Yes, yes, the word “hipster” has been used past all meaningfulness, but that doesn’t mean it is meaningless. Let’s use it here for: young, trendy, college-educated, mostly white folks who are somewhere in the process of segueing their youthful alternatively into their specific version of the American capitalist dream (see: Generation X in years past). So what everyone wants to know about those people is: where do they want to live? Because wherever they want to live is going to become the place where everyone else wants to live (see: Silver Lake, Echo Park, and now Highland Park).
The pattern of trendsetters moving into a new, usually “cheap,” neighborhood, drawing in the trend-followers behind them liked hipster Pied Pipers, and finally attracting real estate investors and well-capitalized businesses, is known more commonly as “gentrification” and has very serious consequences for the original residents of those neighborhoods, and for the character of the city as a whole. In a surprisingly insightful blog post(via LAist), “Real Estate Agent to the Hipsters” Tyler Harman lays out their unexpected new frontiers, now that the northeastish ‘hoods are so over. (Forbes, for god’s sake, anointed Silver Lake years ago.)
Already high-priced Highland Park is “still incredibly popular and increasing,” although the more cautious wave of trendy folks, the “young professionals that change clothes after punching the clock,” is still waiting “until the area has been a little more sterilized.” But “[l]ong before the hype” even began there, the trendsetters had already begun a migration “across the Arroyo River into East L.A. into neighborhoods like Lincoln Heights and El Sereno.” Not long after, investors saw the opportunity and got to work hipster flipping the houses in those areas.
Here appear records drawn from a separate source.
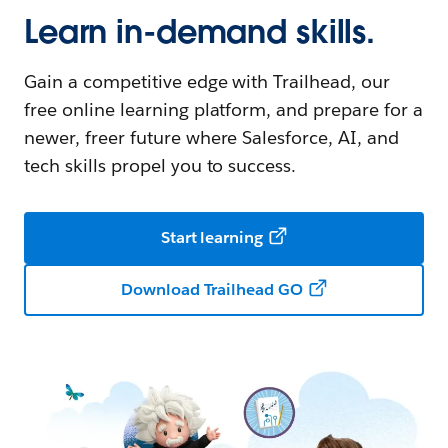
Learn in-demand skills.
Gain a competitive edge with Trailhead, our
free online learning platform, and prepare for a
newer, freer future where Salesforce, AI, and
tech skills propel you to success.
Start learning
Download Trailhead GO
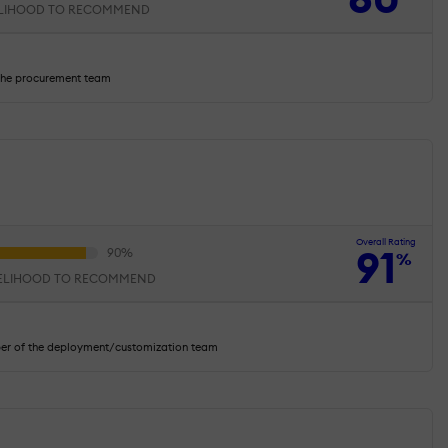
ELIHOOD TO RECOMMEND
the procurement team
Overall Rating
91
%
KELIHOOD TO RECOMMEND
ber of the deployment/customization team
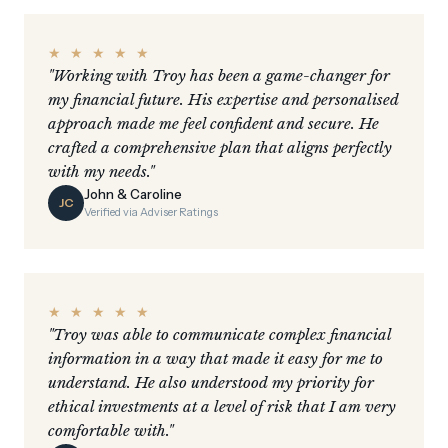
★ ★ ★ ★ ★
"Working with Troy has been a game-changer for
my financial future. His expertise and personalised
approach made me feel confident and secure. He
crafted a comprehensive plan that aligns perfectly
with my needs."
John & Caroline
JC
Verified via Adviser Ratings
★ ★ ★ ★ ★
"Troy was able to communicate complex financial
information in a way that made it easy for me to
understand. He also understood my priority for
ethical investments at a level of risk that I am very
comfortable with."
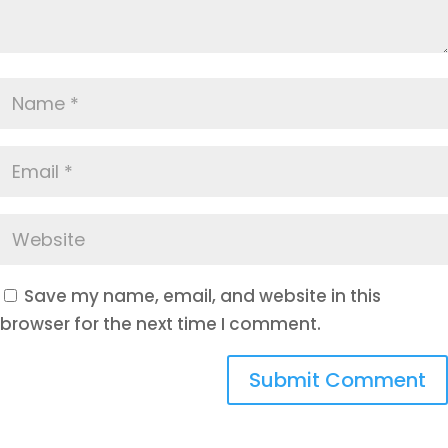
Save my name, email, and website in this
browser for the next time I comment.
Submit Comment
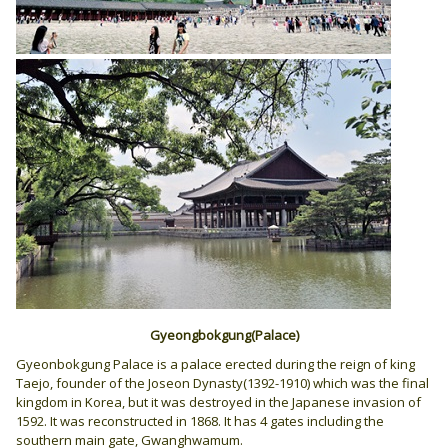
Gyeongbokgung(Palace)
Gyeonbokgung Palace is a palace erected during the reign of king
Taejo, founder of the Joseon Dynasty(1392-1910) which was the final
kingdom in Korea, but it was destroyed in the Japanese invasion of
1592. It was reconstructed in 1868. It has 4 gates including the
southern main gate, Gwanghwamum.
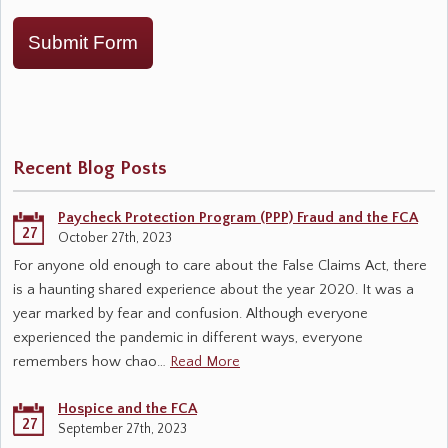
Submit Form
Recent Blog Posts
Paycheck Protection Program (PPP) Fraud and the FCA
27
October 27th, 2023
For anyone old enough to care about the False Claims Act, there
is a haunting shared experience about the year 2020. It was a
year marked by fear and confusion. Although everyone
experienced the pandemic in different ways, everyone
remembers how chao…
Read More
Hospice and the FCA
27
September 27th, 2023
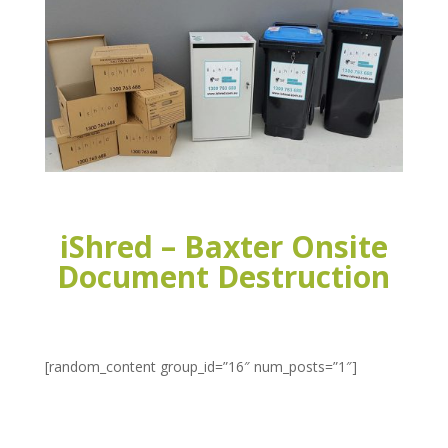
iShred – Baxter Onsite
Document Destruction
[random_content group_id=”16″ num_posts=”1″]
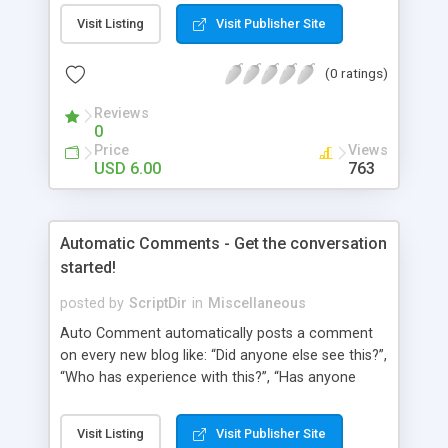
pages using a “janky” system. It involved typing in
Visit Listing
Visit Publisher Site
numbers into a “page order” text box. Using this
numerical system Wordpress would order the
(0 ratings)
pages. Let’s fast-forward 5 years to 2010 where
Wordpress 3.0 has just arrived. This latest
Reviews
Wordpress version delivers some amazing
0
improvements. Unfortunately, the page ordering
Price
Views
system remains unchanged from 5 years ago.
USD 6.00
763
That’s where Reorder comes in!
Automatic Comments - Get the conversation
started!
posted by
ScriptDir
in
Miscellaneous
Auto Comment automatically posts a comment
on every new blog like: “Did anyone else see this?”,
“Who has experience with this?”, “Has anyone
tried this?”, etc. Does it look 100% natural? YES !
Auto Comment randomly posts an initial
Visit Listing
Visit Publisher Site
comment using of the possible phrases you put in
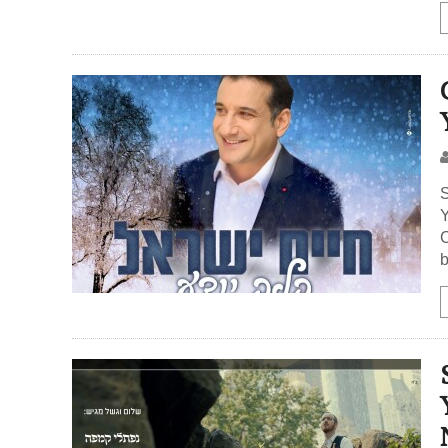
S
Y
C
b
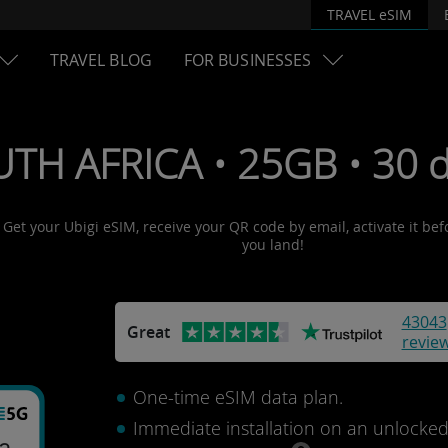
TRAVEL eSIM
TRAVEL BLOG
FOR BUSINESSES
UTH AFRICA • 25GB • 30 
! Get your Ubigi eSIM, receive your QR code by email, activate it be
you land!
43043
Great
revie
One-time eSIM data plan.
Immediate installation on an unlocke
ca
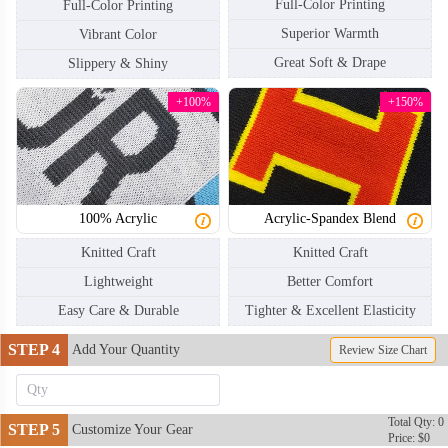
Full-Color Printing
Full-Color Printing
Superior Warmth
Vibrant Color
Great Soft & Drape
Slippery & Shiny
+100%
+150%
100% Acrylic
Acrylic-Spandex Blend
Knitted Craft
Knitted Craft
Lightweight
Better Comfort
Easy Care & Durable
Tighter & Excellent Elasticity
STEP 4
Add Your Quantity
Review Size Chart
Total Qty: 0
STEP 5
Customize Your Gear
Price: $0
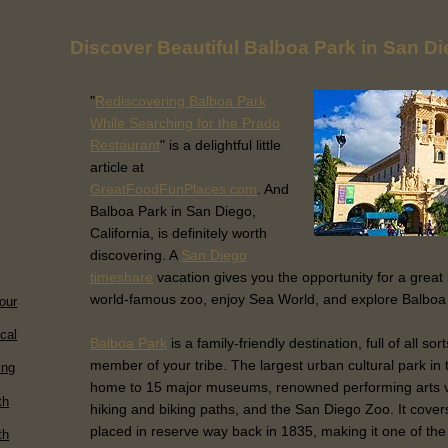
Discover Beautiful Balboa Park in San D
"
Rediscovering Balboa Park
While Searching for the Prado
Restaurant
" is a delightful little
article at
GreatFoodFunPlaces.com
. And
Balboa Park in San Diego,
California, is definitely worth
discovering. A
San Diego
timeshare
vacation gives you the opportunity for a great 
world-famous zoo, enjoy Sea World, and explore Balboa
our
ical
Balboa Park
is a family-friendly destination, full of all so
member of your tribe. The largest urban cultural park in 
ing
home to 15 major museums, renowned performing arts v
th
hiking and biking paths, and the San Diego Zoo. It cove
placed in reserve way back in 1835, making it one of the 
th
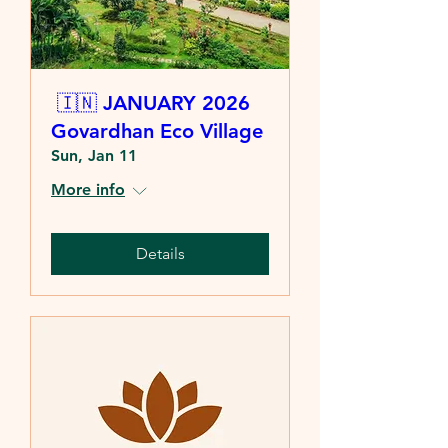
🇮🇳 JANUARY 2026
Govardhan Eco Village
Sun, Jan 11
More info
Details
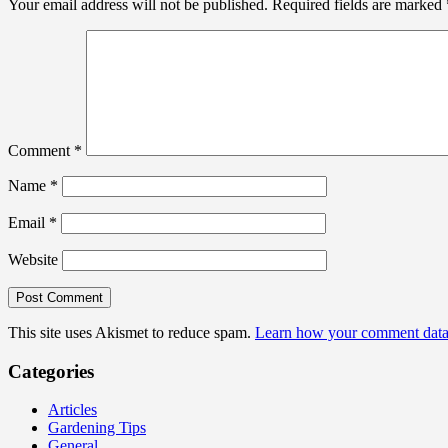
Your email address will not be published.
Required fields are marked
Comment
*
Name
*
Email
*
Website
This site uses Akismet to reduce spam.
Learn how your comment data 
Categories
Articles
Gardening Tips
General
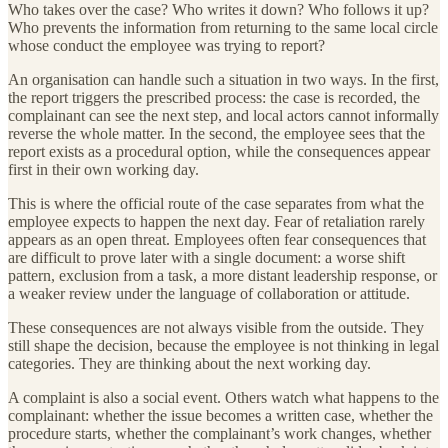
Who takes over the case? Who writes it down? Who follows it up?
Who prevents the information from returning to the same local circle
whose conduct the employee was trying to report?
An organisation can handle such a situation in two ways. In the first,
the report triggers the prescribed process: the case is recorded, the
complainant can see the next step, and local actors cannot informally
reverse the whole matter. In the second, the employee sees that the
report exists as a procedural option, while the consequences appear
first in their own working day.
This is where the official route of the case separates from what the
employee expects to happen the next day. Fear of retaliation rarely
appears as an open threat. Employees often fear consequences that
are difficult to prove later with a single document: a worse shift
pattern, exclusion from a task, a more distant leadership response, or
a weaker review under the language of collaboration or attitude.
These consequences are not always visible from the outside. They
still shape the decision, because the employee is not thinking in legal
categories. They are thinking about the next working day.
A complaint is also a social event. Others watch what happens to the
complainant: whether the issue becomes a written case, whether the
procedure starts, whether the complainant’s work changes, whether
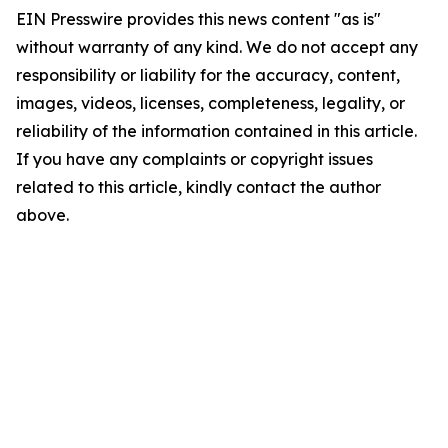
EIN Presswire provides this news content "as is"
without warranty of any kind. We do not accept any
responsibility or liability for the accuracy, content,
images, videos, licenses, completeness, legality, or
reliability of the information contained in this article.
If you have any complaints or copyright issues
related to this article, kindly contact the author
above.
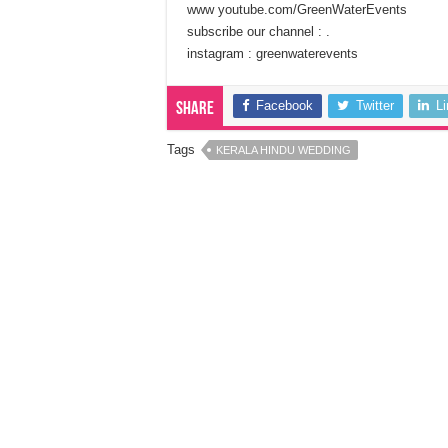
www youtube.com/GreenWaterEvents
subscribe our channel : .
instagram : greenwaterevents
Facebook
Twitter
L
Share
Tags
KERALA HINDU WEDDING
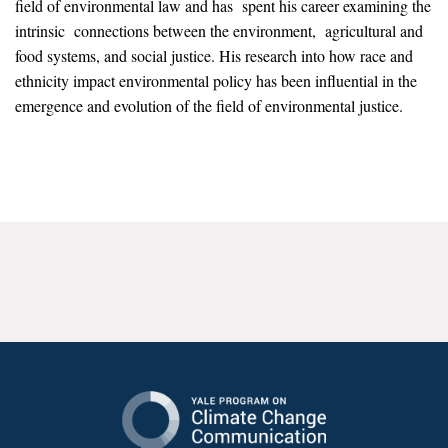
field of environmental law and has spent his career examining the
News & Media
intrinsic connections between the environment, agricultural and
food systems, and social justice. His research into how race and
For The Media
ethnicity impact environmental policy has been influential in the
Events
emergence and evolution of the field of environmental justice.
YPCCC in the News
Blog
Our Research
Climate Change in the American Mind (CCAM)
CCAM Politics Report, Spring 2026
CCAM Beliefs & Attitudes, Spring 2026
Global Warming’s Six Americas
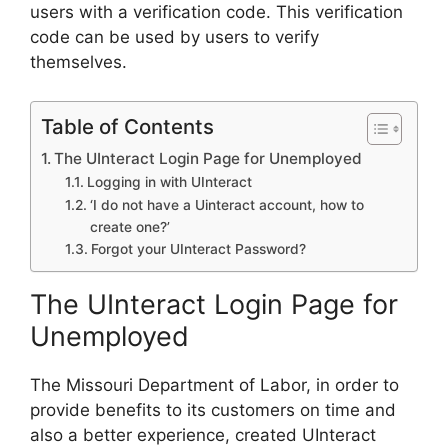
users with a verification code. This verification
code can be used by users to verify
themselves.
Table of Contents
The UInteract Login Page for Unemployed
Logging in with UInteract
‘I do not have a Uinteract account, how to
create one?’
Forgot your UInteract Password?
The UInteract Login Page for
Unemployed
The Missouri Department of Labor, in order to
provide benefits to its customers on time and
also a better experience, created UInteract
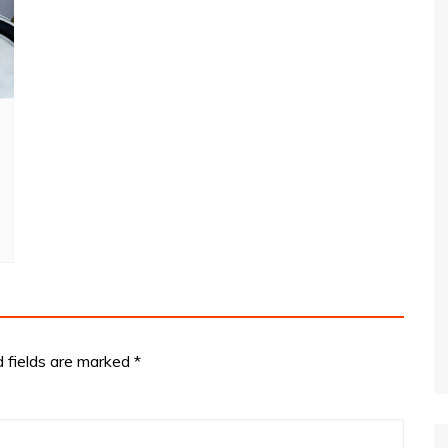
d fields are marked
*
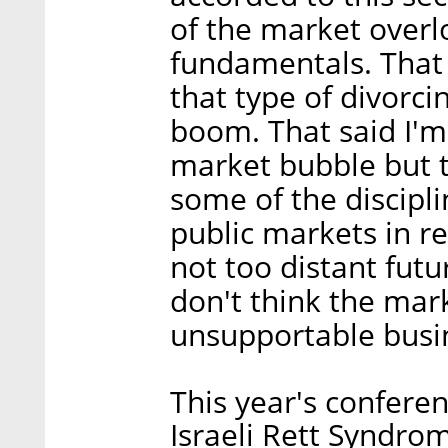
of the market overl
fundamentals. That 
that type of divorci
boom. That said I'm
market bubble but th
some of the discipl
public markets in re
not too distant fut
don't think the mark
unsupportable busi
This year's conferen
Israeli Rett Syndro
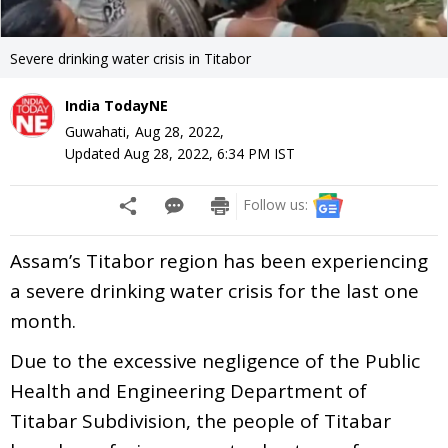
Severe drinking water crisis in Titabor
India TodayNE
Guwahati,
Aug 28, 2022
,
Updated
Aug 28, 2022, 6:34 PM
IST
Follow us:
Assam’s Titabor region has been experiencing
a severe drinking water crisis for the last one
month.
Due to the excessive negligence of the Public
Health and Engineering Department of
Titabar Subdivision, the people of Titabar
Harman says he’s already seen trend-followers start to follow that trend.
Far more surprisingly, Harman is seeing the hipster forefront move “into Western Pasadena & Altadena in an area called the ‘Lincoln Corridor’.” And already “There is a very large concentration of investor flips that are driving up prices”—the normal course of gentrification seems to have reversed, with the hipster-friendly housing arriving first.
But in a city as large and filled with low-income neighborhoods as Los Angeles, there are always new places for hipsters to colonize. Harman predicts that “soon they will start venturing south of The 10 Freeway and underneath Downtown L.A.” into South LA. Good lord.